1. NO Blues - Black Cadillac
Folk-blues ve Arap müziğinin birleşmesi olan bu grup 2004'te kurulmuş. Blues ve Arap müziğini 'Arabicana' adını verdikleri tarzda sentezleyen Hollandalı grup, Ad van Meurs (gitar/vokal), Haytham Safia (Ud/vokal) ve Anne-Maarten van Heuvelen'den (kontrbas/vocal) oluşurken, sonradan Ankie Keultjes (vokal) ve Osama Maleegi (perküsyon) da katılınca tam bir dünya çeşnisi haline gelmiş. Ben Farewell Shalabiye ve Ya Dunya albümlerini indirmiş ve aylarca zevkle dinlemiştim. Ud olması belki de en çok etkileyen şeydir beni. Ama kime dinletsem bayıldı diyebilirim. Şimdi NO Blues adlı bu grubun en sevdiğim eserlerinden olan Black Cadillac'ı dinleyelim:
2. Souad Massi - Ghir Enta
1972 Cezayir doğumlu Souad Massi. Arapça, Fransızca, İngilizce ve Berberice dillerinde şarkılar söyleyebilen orijinal bir kadın. Raoui isimli ilk albümünü 2001 yılında yayınladı ve çok büyük bir başarı elde etti. Radio 3 Dünya Müzik Ödülleri'nde yılın en iyisi seçildi. Türkiye'ye birkaç caz festivali vesilesiyle geldiğini biliyorum. Sesinde manalı bir buğu var. Arapça da kendini dinletiyor olabilir. Ama şu eser kadar aşkı dokunaklı anlatabilen eser sayısı azdır. İngilizce bilenler İngilizce altyazı ile Arapça bilenler de Arapça altyazıyla iktifa etsin. Çünkü Türkçe altyazılı güzel bir versiyon bulamadım. Bulan ve video linkini bana yollayan olursa anında düzeltebilirim. İşte "Ghir Enta":
3. Natacha Atlas - Gafsa
1964'te Belçika'da doğmuş ama Mısır asıllı bir sanatçı. 13 Albüm çıkarmış. Birçok dil bilmesine rağmen de şarkılarını Arapça söylemiş. Onlarca sanatçı bu kadının şarkılarını kullanmış, yüzlerce filmde çalmış eserleri. 2001'de BM iyi niyet elçisi seçilmiş.

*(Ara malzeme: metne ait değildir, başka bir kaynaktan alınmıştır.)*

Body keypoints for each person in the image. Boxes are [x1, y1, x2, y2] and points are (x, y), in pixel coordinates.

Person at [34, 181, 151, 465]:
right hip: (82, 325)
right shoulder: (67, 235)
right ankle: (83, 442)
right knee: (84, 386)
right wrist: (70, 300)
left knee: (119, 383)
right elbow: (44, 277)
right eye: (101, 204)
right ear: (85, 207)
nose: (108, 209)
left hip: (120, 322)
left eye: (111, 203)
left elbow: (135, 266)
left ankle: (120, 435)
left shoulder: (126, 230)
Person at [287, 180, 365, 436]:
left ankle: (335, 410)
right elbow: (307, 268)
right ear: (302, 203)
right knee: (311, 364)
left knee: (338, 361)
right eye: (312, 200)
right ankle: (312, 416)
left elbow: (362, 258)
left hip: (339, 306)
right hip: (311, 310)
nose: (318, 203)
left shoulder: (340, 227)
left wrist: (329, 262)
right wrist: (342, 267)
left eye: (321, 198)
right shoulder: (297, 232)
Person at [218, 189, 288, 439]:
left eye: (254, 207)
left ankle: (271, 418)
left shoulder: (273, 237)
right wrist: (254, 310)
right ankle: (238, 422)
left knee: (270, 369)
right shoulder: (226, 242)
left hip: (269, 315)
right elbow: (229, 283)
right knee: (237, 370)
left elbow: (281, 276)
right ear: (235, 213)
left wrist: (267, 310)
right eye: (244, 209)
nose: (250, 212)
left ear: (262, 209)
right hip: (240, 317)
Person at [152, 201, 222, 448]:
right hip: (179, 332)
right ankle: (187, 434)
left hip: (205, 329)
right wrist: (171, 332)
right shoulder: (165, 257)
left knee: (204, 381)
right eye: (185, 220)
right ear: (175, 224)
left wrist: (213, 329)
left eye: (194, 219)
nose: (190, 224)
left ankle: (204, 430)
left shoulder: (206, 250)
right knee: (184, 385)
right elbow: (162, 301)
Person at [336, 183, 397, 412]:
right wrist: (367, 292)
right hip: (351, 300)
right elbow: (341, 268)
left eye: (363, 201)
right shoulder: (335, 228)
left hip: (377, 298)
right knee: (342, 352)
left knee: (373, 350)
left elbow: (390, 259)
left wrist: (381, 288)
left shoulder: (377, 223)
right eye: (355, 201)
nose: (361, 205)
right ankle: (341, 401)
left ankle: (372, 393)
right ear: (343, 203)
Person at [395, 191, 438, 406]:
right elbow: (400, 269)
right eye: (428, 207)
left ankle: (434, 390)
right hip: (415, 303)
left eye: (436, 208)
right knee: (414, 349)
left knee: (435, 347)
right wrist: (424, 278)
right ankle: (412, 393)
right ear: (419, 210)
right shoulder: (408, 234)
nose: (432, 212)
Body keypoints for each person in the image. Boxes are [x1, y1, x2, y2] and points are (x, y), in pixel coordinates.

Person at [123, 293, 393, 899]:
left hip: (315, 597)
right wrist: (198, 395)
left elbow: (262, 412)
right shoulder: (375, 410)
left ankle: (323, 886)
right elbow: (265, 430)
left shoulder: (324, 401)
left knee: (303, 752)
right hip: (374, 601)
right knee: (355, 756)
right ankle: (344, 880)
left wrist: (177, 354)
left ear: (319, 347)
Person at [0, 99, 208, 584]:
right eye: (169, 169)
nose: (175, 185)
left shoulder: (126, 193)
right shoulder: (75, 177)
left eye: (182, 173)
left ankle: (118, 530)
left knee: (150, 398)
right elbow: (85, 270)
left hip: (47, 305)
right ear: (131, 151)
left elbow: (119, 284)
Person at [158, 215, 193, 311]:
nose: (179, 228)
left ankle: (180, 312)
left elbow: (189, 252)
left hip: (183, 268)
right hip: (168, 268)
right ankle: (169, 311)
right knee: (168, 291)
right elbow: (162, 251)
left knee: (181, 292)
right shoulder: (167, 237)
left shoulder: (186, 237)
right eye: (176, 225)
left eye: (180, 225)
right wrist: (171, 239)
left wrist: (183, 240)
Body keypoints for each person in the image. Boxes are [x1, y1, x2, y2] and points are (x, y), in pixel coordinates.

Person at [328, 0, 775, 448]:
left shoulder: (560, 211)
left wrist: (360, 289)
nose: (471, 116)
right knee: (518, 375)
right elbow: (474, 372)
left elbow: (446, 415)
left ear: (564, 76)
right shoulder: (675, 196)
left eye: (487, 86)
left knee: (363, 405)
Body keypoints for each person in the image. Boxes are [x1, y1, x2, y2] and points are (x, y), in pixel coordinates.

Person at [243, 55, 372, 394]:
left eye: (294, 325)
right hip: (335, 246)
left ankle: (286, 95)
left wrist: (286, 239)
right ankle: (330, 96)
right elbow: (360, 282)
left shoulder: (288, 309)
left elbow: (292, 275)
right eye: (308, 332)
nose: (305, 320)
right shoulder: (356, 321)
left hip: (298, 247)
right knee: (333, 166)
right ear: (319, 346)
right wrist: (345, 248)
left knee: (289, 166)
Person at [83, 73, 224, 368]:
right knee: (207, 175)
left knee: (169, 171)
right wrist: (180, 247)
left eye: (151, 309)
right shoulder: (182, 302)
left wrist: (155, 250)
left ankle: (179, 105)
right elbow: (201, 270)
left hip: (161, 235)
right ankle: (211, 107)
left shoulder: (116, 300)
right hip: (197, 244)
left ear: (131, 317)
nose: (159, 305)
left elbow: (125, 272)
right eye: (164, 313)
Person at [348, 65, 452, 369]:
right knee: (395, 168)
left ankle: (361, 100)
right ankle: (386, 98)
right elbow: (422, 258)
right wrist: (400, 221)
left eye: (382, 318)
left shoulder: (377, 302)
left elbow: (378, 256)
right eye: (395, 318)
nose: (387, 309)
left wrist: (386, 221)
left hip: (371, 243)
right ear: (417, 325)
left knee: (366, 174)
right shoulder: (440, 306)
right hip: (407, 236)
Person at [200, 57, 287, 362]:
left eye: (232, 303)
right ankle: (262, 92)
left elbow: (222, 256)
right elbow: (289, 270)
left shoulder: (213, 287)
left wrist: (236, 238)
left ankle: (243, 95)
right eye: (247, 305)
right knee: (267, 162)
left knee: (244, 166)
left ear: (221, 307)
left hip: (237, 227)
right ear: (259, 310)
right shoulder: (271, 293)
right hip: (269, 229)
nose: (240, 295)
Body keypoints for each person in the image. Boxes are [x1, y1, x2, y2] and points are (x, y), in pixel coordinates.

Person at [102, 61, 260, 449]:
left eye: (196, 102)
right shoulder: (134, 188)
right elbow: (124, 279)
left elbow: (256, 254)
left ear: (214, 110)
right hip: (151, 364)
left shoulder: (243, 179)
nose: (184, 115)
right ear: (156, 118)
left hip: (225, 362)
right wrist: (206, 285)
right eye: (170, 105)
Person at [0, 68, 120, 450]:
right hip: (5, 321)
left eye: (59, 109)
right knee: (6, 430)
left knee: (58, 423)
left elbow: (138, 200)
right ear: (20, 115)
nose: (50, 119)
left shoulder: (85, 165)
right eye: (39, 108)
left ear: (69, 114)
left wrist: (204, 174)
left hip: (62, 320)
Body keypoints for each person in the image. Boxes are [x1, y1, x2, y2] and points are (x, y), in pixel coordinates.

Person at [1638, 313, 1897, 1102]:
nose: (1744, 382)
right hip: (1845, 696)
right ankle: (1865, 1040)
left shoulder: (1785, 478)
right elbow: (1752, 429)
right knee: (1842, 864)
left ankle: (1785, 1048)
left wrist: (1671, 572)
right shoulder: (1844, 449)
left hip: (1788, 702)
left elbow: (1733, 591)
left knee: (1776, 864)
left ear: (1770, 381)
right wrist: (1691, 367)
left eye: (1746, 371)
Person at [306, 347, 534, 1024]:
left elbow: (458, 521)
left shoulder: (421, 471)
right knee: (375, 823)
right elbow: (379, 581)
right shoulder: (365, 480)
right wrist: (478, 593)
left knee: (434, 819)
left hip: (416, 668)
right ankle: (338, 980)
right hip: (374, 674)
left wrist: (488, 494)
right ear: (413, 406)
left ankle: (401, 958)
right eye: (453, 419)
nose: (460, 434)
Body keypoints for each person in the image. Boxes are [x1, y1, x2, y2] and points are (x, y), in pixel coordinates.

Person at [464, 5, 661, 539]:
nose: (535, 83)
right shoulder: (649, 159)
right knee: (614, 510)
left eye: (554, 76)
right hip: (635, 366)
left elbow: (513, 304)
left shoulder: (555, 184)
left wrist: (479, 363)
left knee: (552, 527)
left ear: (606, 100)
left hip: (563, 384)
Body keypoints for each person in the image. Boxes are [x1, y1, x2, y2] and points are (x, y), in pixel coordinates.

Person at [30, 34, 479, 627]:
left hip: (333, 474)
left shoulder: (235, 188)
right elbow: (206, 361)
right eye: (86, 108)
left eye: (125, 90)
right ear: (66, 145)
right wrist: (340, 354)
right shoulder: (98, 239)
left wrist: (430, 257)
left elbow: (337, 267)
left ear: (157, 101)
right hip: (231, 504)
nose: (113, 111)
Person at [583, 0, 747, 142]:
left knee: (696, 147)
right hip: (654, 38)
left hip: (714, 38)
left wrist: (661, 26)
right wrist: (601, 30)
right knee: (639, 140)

2004 yapımı Bin Jip (Boş Ev) adlı Kore yapımı filmde de kullanılıyor bu şarkı. Kore sinemasını takip edenler eseri hemen hatırlayacaktır. Ziyafet başlasın:
4. Forest Swords - Thor's Stone
Bu şarkıyı bir arkadaştan gördüm. Grup zannediyordum bunca zaman. İngiliz bir adammış adı da Matthew Bornes. Forest Swords adamın sahne adıymış. Açıkçası sadece bu eserini biliyor ve dinliyorum. İçinde Japon ezgileri olduğu gibi bizim ney sesini çok andıran sesler de var. Bence çok orijinal. Şu an bu yazıyı yazarken de arka planda çalmakta kendisi. Özellikle ders çalışırken veya yazı yazarken bu tarz müzikler benim motive olmamı sağlıyor.
Klibi koymayacağım. Hem kotanız da bitmez. Buyurun:
5. Hamiyet Yüceses - Bakmıyor Çeşmi Siyah
Bu aslında Türk Musîkîsi ile hemhal olan biri için hiç de az bilindik denilebilecek bir eser değil. Gayet de meşhur. Ama bu kayıt ayrı bir orijinal ve değerli bana göre. Bir de bizim müziğimizi dinlemeyen dostlar olduğunu biliyorum aramızda. Hani su çok soğuktur da girmek çok zor gelir sen de bir anda balıklama atlarsın. Benimkisi de o hesap. Dinlemişken 1950'lerde basılan bu taş plak eserini Hamiyet Yüceses'ten dinleyin istedim.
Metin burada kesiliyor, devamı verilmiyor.